As one of the founding members of Brooklyn indie rock outfit Friend Roulette, Matthew Meade has become a reputable source for dreamy melodies coupled with hazy production. However, for his latest side project, Spritzer, he’s playing around with a slightly different sound.
New song “Don’t Die, Kill Me” illustrates this switching of gears well. Taken from his upcoming 7-inch, the cut finds Meade — who describes himself as “420 friendly” and “chill” — skewing toward more heady, gloomier pastures.
“‘Don’t Die, Kill Me’ is a reflection of time spent with a dark person you can’t let go of,” he explains to Consequence Of Sound. “A relationship that by no means is ideal yet is perpetuated by a false reality of day dreams.”
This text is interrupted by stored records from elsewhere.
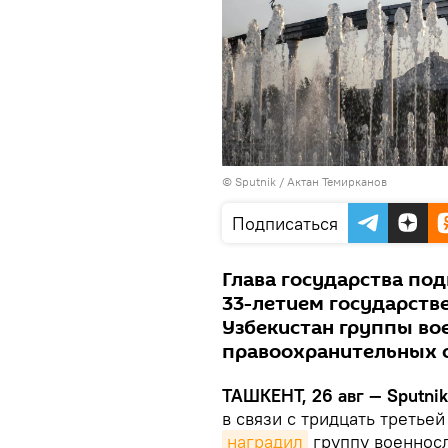
© Sputnik / Актан Темирканов
Подписаться
Глава государства под
33-летием государств
Узбекистан группы во
правоохранительных о
ТАШКЕНТ, 26 авг — Sputni
в связи с тридцать треть
наградил
группу военнос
Opening with a riot of sounds, including guitars and drums rumbling against each other in an all-out brawl, the song itself is a manic and frenzied affair. Just as suddenly as these elements rush in, they also come to a halting stop, paving the way for a low yet surreal verse. The song is riddled with these ups and downs, pushing the boundaries of how many dynamic arrangements can fit into a singular piece. It’s a bold and expansive outing, and one that shows just how far Meade is willing to take his musical whims.
Listen in below.
Spritzer’s upcoming 7-inch is slated for release on October 10th via Paper Garden Records.